TASK MATERIAL start

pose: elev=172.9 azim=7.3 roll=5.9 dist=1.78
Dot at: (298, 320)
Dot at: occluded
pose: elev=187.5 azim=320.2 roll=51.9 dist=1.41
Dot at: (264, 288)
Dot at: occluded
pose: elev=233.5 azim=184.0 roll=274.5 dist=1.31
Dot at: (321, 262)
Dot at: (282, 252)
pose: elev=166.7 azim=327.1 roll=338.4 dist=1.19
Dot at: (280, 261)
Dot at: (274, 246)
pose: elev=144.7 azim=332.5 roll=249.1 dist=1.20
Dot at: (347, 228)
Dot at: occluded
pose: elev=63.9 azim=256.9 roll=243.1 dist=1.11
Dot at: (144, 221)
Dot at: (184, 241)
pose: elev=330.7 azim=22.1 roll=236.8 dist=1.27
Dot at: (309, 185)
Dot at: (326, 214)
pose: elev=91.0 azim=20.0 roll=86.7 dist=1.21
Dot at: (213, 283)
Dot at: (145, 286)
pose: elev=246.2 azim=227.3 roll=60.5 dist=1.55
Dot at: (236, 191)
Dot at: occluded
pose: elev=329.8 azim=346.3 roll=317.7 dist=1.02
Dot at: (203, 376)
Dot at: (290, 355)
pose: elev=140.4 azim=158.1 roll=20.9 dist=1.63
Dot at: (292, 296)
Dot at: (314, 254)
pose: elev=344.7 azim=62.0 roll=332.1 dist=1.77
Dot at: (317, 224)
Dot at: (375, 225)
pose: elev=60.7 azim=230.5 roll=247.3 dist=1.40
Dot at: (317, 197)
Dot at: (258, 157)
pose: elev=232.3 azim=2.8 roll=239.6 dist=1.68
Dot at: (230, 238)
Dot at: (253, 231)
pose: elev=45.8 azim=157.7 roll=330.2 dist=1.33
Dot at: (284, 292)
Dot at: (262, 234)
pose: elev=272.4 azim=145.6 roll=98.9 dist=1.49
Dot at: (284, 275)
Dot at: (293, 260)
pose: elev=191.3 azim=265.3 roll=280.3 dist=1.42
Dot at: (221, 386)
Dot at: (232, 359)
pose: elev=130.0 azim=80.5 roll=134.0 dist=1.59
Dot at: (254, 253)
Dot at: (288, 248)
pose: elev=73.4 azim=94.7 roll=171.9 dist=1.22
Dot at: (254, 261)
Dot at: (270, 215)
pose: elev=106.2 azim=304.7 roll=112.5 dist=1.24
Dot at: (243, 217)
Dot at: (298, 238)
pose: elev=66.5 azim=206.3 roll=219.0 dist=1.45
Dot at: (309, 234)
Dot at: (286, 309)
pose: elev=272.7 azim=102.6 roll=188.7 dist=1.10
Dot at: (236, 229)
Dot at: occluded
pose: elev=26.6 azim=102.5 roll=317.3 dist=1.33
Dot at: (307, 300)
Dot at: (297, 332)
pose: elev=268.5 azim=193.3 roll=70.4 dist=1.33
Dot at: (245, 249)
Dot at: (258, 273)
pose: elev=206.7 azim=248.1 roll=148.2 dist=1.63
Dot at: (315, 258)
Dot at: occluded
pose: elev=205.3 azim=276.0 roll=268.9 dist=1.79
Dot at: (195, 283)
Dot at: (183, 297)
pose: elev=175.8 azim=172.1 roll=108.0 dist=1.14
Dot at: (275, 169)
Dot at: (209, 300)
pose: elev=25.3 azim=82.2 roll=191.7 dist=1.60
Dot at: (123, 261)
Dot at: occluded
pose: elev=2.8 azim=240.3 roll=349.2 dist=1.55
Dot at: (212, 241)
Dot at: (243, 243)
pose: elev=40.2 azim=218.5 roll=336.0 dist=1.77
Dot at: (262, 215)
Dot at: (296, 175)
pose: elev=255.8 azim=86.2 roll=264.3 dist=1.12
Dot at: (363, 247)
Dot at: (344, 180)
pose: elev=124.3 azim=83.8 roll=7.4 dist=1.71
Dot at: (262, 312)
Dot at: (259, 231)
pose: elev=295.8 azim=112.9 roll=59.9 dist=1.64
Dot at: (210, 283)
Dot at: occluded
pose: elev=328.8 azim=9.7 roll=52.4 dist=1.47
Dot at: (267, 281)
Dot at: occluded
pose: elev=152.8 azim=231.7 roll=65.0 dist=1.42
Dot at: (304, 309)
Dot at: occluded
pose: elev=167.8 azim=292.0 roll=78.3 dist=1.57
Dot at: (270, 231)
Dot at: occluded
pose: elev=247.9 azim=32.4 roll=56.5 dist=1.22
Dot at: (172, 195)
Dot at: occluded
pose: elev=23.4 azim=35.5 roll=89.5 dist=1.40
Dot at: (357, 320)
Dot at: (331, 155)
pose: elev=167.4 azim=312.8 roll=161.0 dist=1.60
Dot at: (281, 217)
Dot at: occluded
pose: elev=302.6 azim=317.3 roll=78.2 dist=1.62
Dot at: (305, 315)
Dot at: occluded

TASK MATERIAL end

• **THE PROBLEM**:
Rewrite the whole listing, swapping every "pose" for "view" and leaving everything else unchanged.

• **RESULT**:
view: elev=172.9 azim=7.3 roll=5.9 dist=1.78
Dot at: (298, 320)
Dot at: occluded
view: elev=187.5 azim=320.2 roll=51.9 dist=1.41
Dot at: (264, 288)
Dot at: occluded
view: elev=233.5 azim=184.0 roll=274.5 dist=1.31
Dot at: (321, 262)
Dot at: (282, 252)
view: elev=166.7 azim=327.1 roll=338.4 dist=1.19
Dot at: (280, 261)
Dot at: (274, 246)
view: elev=144.7 azim=332.5 roll=249.1 dist=1.20
Dot at: (347, 228)
Dot at: occluded
view: elev=63.9 azim=256.9 roll=243.1 dist=1.11
Dot at: (144, 221)
Dot at: (184, 241)
view: elev=330.7 azim=22.1 roll=236.8 dist=1.27
Dot at: (309, 185)
Dot at: (326, 214)
view: elev=91.0 azim=20.0 roll=86.7 dist=1.21
Dot at: (213, 283)
Dot at: (145, 286)
view: elev=246.2 azim=227.3 roll=60.5 dist=1.55
Dot at: (236, 191)
Dot at: occluded
view: elev=329.8 azim=346.3 roll=317.7 dist=1.02
Dot at: (203, 376)
Dot at: (290, 355)
view: elev=140.4 azim=158.1 roll=20.9 dist=1.63
Dot at: (292, 296)
Dot at: (314, 254)
view: elev=344.7 azim=62.0 roll=332.1 dist=1.77
Dot at: (317, 224)
Dot at: (375, 225)
view: elev=60.7 azim=230.5 roll=247.3 dist=1.40
Dot at: (317, 197)
Dot at: (258, 157)
view: elev=232.3 azim=2.8 roll=239.6 dist=1.68
Dot at: (230, 238)
Dot at: (253, 231)
view: elev=45.8 azim=157.7 roll=330.2 dist=1.33
Dot at: (284, 292)
Dot at: (262, 234)
view: elev=272.4 azim=145.6 roll=98.9 dist=1.49
Dot at: (284, 275)
Dot at: (293, 260)
view: elev=191.3 azim=265.3 roll=280.3 dist=1.42
Dot at: (221, 386)
Dot at: (232, 359)
view: elev=130.0 azim=80.5 roll=134.0 dist=1.59
Dot at: (254, 253)
Dot at: (288, 248)
view: elev=73.4 azim=94.7 roll=171.9 dist=1.22
Dot at: (254, 261)
Dot at: (270, 215)
view: elev=106.2 azim=304.7 roll=112.5 dist=1.24
Dot at: (243, 217)
Dot at: (298, 238)
view: elev=66.5 azim=206.3 roll=219.0 dist=1.45
Dot at: (309, 234)
Dot at: (286, 309)
view: elev=272.7 azim=102.6 roll=188.7 dist=1.10
Dot at: (236, 229)
Dot at: occluded
view: elev=26.6 azim=102.5 roll=317.3 dist=1.33
Dot at: (307, 300)
Dot at: (297, 332)
view: elev=268.5 azim=193.3 roll=70.4 dist=1.33
Dot at: (245, 249)
Dot at: (258, 273)
view: elev=206.7 azim=248.1 roll=148.2 dist=1.63
Dot at: (315, 258)
Dot at: occluded
view: elev=205.3 azim=276.0 roll=268.9 dist=1.79
Dot at: (195, 283)
Dot at: (183, 297)
view: elev=175.8 azim=172.1 roll=108.0 dist=1.14
Dot at: (275, 169)
Dot at: (209, 300)
view: elev=25.3 azim=82.2 roll=191.7 dist=1.60
Dot at: (123, 261)
Dot at: occluded
view: elev=2.8 azim=240.3 roll=349.2 dist=1.55
Dot at: (212, 241)
Dot at: (243, 243)
view: elev=40.2 azim=218.5 roll=336.0 dist=1.77
Dot at: (262, 215)
Dot at: (296, 175)
view: elev=255.8 azim=86.2 roll=264.3 dist=1.12
Dot at: (363, 247)
Dot at: (344, 180)
view: elev=124.3 azim=83.8 roll=7.4 dist=1.71
Dot at: (262, 312)
Dot at: (259, 231)
view: elev=295.8 azim=112.9 roll=59.9 dist=1.64
Dot at: (210, 283)
Dot at: occluded
view: elev=328.8 azim=9.7 roll=52.4 dist=1.47
Dot at: (267, 281)
Dot at: occluded
view: elev=152.8 azim=231.7 roll=65.0 dist=1.42
Dot at: (304, 309)
Dot at: occluded
view: elev=167.8 azim=292.0 roll=78.3 dist=1.57
Dot at: (270, 231)
Dot at: occluded
view: elev=247.9 azim=32.4 roll=56.5 dist=1.22
Dot at: (172, 195)
Dot at: occluded
view: elev=23.4 azim=35.5 roll=89.5 dist=1.40
Dot at: (357, 320)
Dot at: (331, 155)
view: elev=167.4 azim=312.8 roll=161.0 dist=1.60
Dot at: (281, 217)
Dot at: occluded
view: elev=302.6 azim=317.3 roll=78.2 dist=1.62
Dot at: (305, 315)
Dot at: occluded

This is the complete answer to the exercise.